## [Excerpted text]
○ ○ ○ ○ ○ ○ ○
## Homework
The goal of this homework is to train a simple model for predicting the duration of a ride - similar to what we did in this module.

### Q1. Downloading the data
[The data link address of NYC Dataset](https://www1.nyc.gov/site/tlc/about/tlc-trip-record-data.page)

Read the data for January. How many columns are there?

In [1]:
# import libraries
import pandas as pd
import numpy as np
# import visualization library
import matplotlib.pyplot as plt
import seaborn as sns

In [40]:
# This is January data of NYC Dataset
nyc_df_train = pd.read_parquet("../data/yellow_tripdata_2022-01.parquet")

In [41]:
print("Number of columns are: ", nyc_df_train.shape[1])

### Q2. Computing duration
Now let's compute the `duration` variable. It should contain the duration of a ride in minutes.
What's the standard deviation of the trips duration in January?

Let's first check the info of the dataframe to see the type of `tpep_dropoff_datetime` and `tpep_pickup_datetime` columns

In [42]:
nyc_df_train.info()

Since we will find the `duration` of the trips in minutes, the date time type is what we are looking for. We don't need to convert it to datetime type.
○ ○ ○ ○ ○ ○ ○
## [Directives]
1 > In the homework text, what should the `duration` variable contain?
2 > Rewrite the paragraph in the homework text that begins "Since we will find the `duration`" as one shorter sentence that keeps its main facts.
3 > Extend the homework text, picking up right after its last sentence.

Collected data:
○ ○ ○ ○ ○ ○ ○
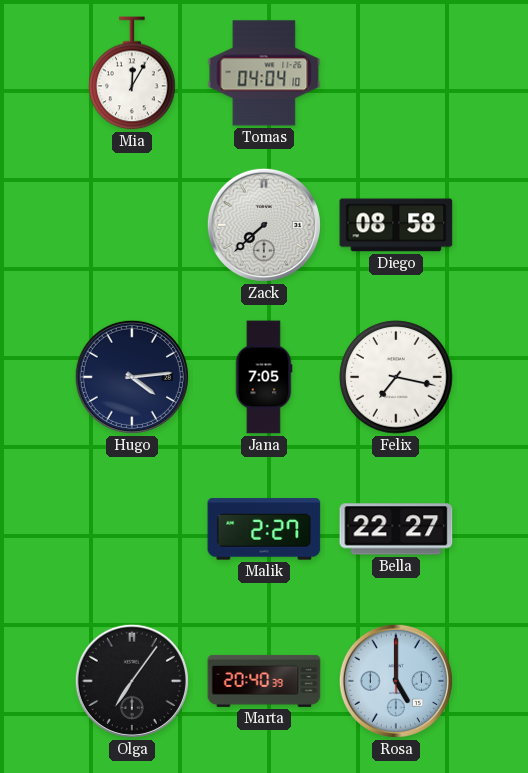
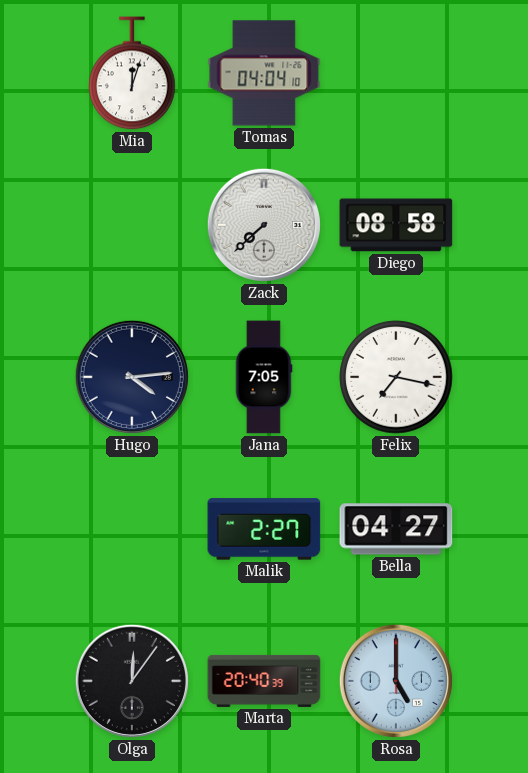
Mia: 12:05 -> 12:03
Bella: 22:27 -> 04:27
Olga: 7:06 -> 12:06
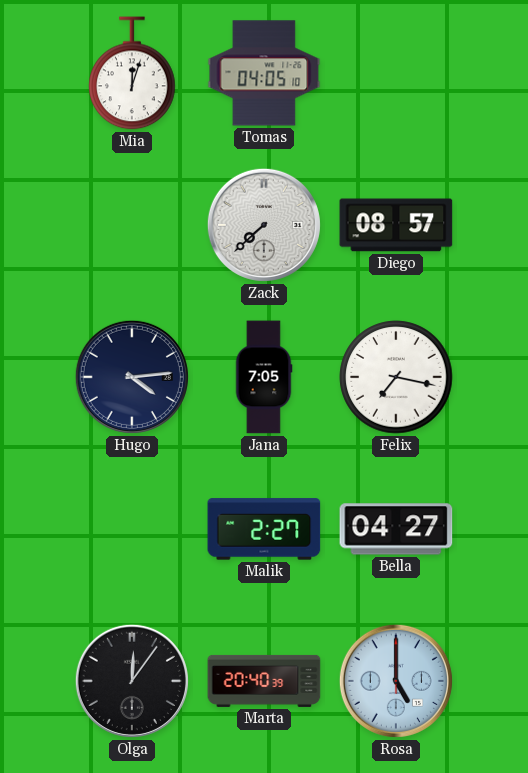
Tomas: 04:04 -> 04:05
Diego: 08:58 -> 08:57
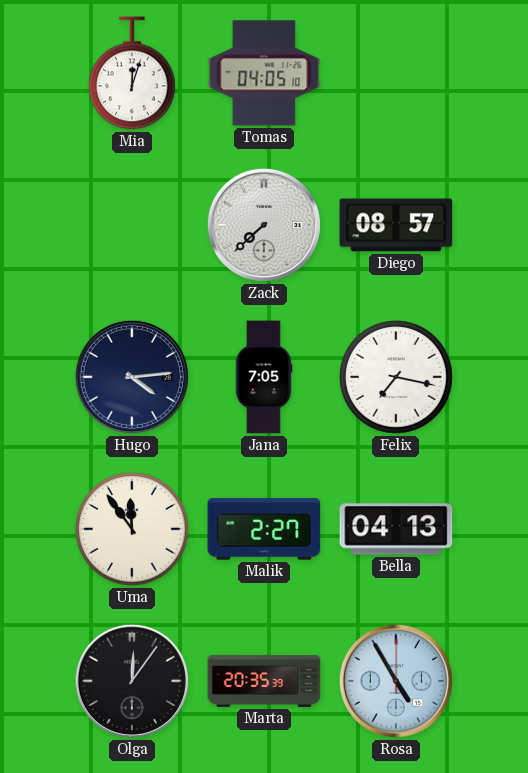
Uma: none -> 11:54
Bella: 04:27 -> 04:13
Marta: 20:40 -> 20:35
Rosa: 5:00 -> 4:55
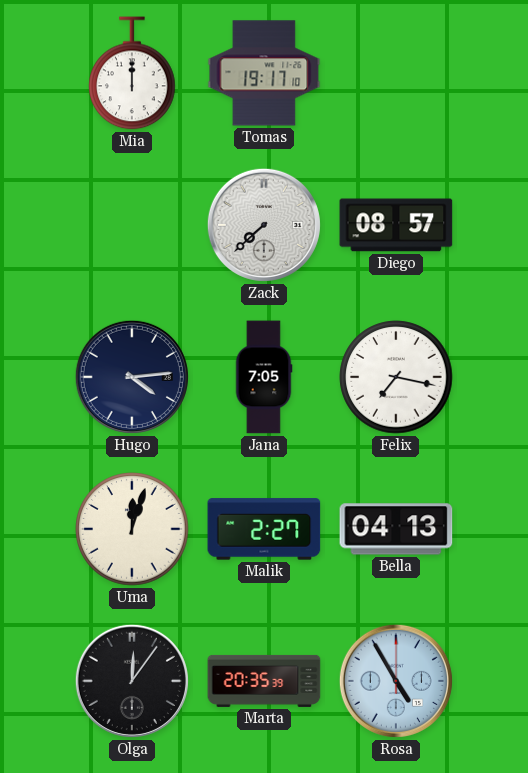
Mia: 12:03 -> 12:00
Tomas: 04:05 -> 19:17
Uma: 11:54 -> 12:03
○ ○ ○ ○ ○ ○ ○
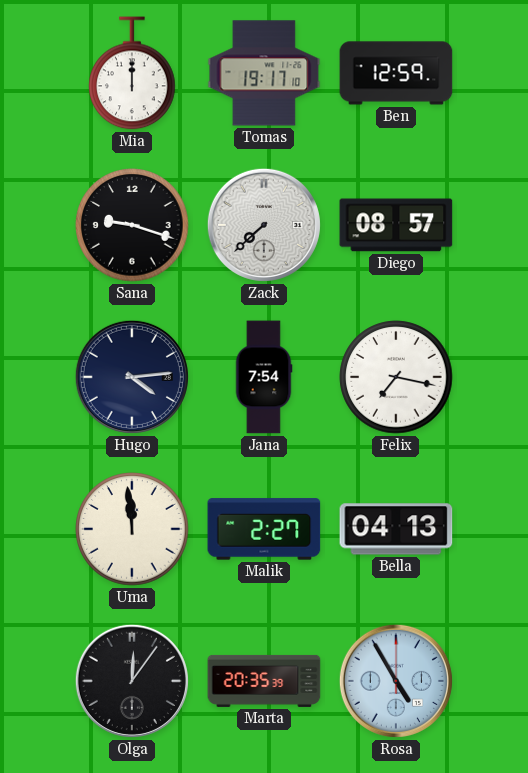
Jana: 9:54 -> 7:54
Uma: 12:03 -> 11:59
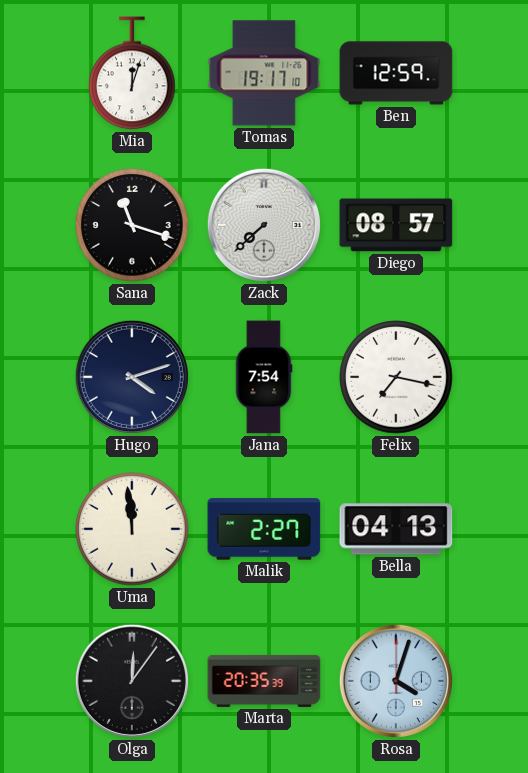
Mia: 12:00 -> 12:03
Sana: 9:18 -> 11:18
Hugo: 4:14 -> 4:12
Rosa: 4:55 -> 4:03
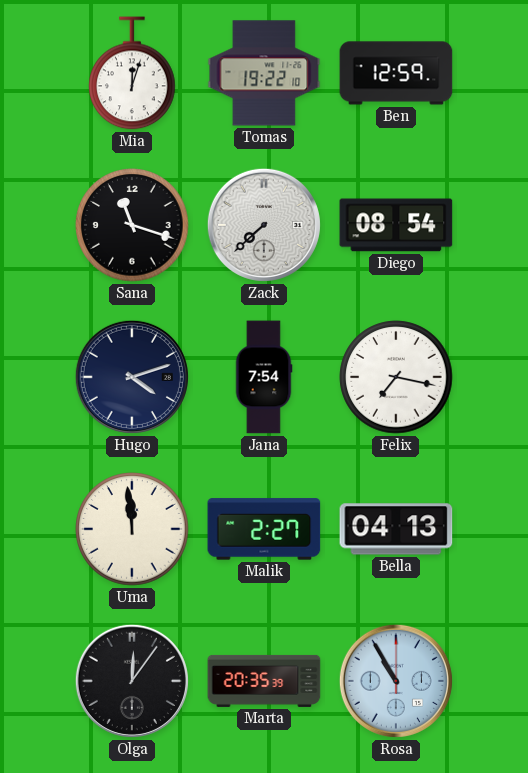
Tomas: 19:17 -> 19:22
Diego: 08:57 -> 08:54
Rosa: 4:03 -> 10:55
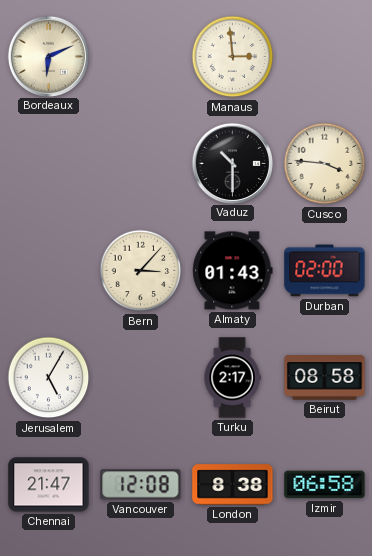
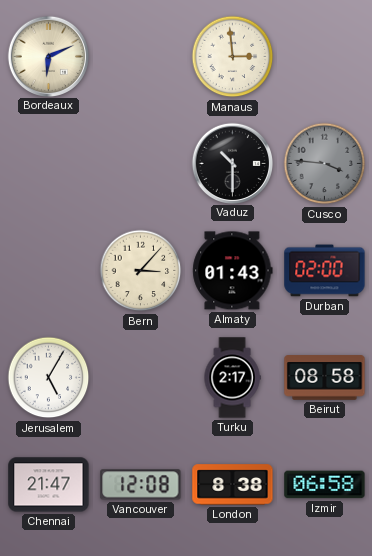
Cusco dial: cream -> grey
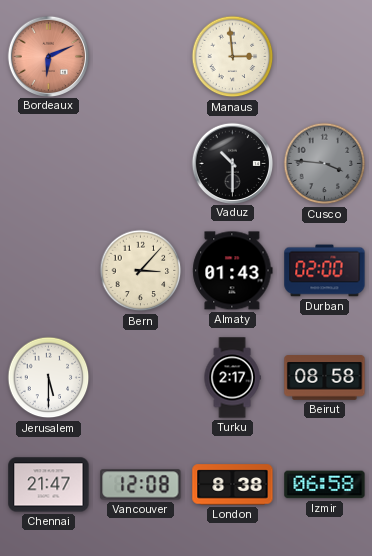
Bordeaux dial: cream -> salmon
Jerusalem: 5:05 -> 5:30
○ ○ ○ ○ ○ ○ ○
## [Answer list]
1 > The duration of a ride in minutes.

2 > Because trip duration will be found in minutes, the datetime type is the one needed, and no conversion to datetime is required.

3 >
In [43]:
nyc_df_train["duration"] = nyc_df_train["tpep_dropoff_datetime"]-nyc_df_train["tpep_pickup_datetime"]
nyc_df_train.duration = nyc_df_train.duration.apply(lambda td: td.total_seconds()/60)
nyc_df_train.head()

In [44]:
import math
"""
The calculation of standard deviation is described as;
std = sqrt(mean(x)) ,
where x = abs(a - a.mean())**2 . The average squared deviation is typically calculated as x.sum() / N , where N = len(x)
"""

# according to that calculation description we can define our solution like below
x = abs(nyc_df_train.duration-nyc_df_train.duration.mean())**2
print(math.sqrt(x.sum() / len(x)))

# we can also choose the easy way and use built-in function
print(nyc_df_train.duration.std())

# 46.45 is the right answer for this question

### Q3. Dropping outliers

Next, we need to check the distribution of the `duration` variable. There are some outliers. Let's remove them and keep only the records where the duration was between 1 and 60 minutes (inclusive).

What fraction of the records left after you dropped the outliers?

In [45]:
# The statistics of the duration column is:
nyc_df_train.duration.describe()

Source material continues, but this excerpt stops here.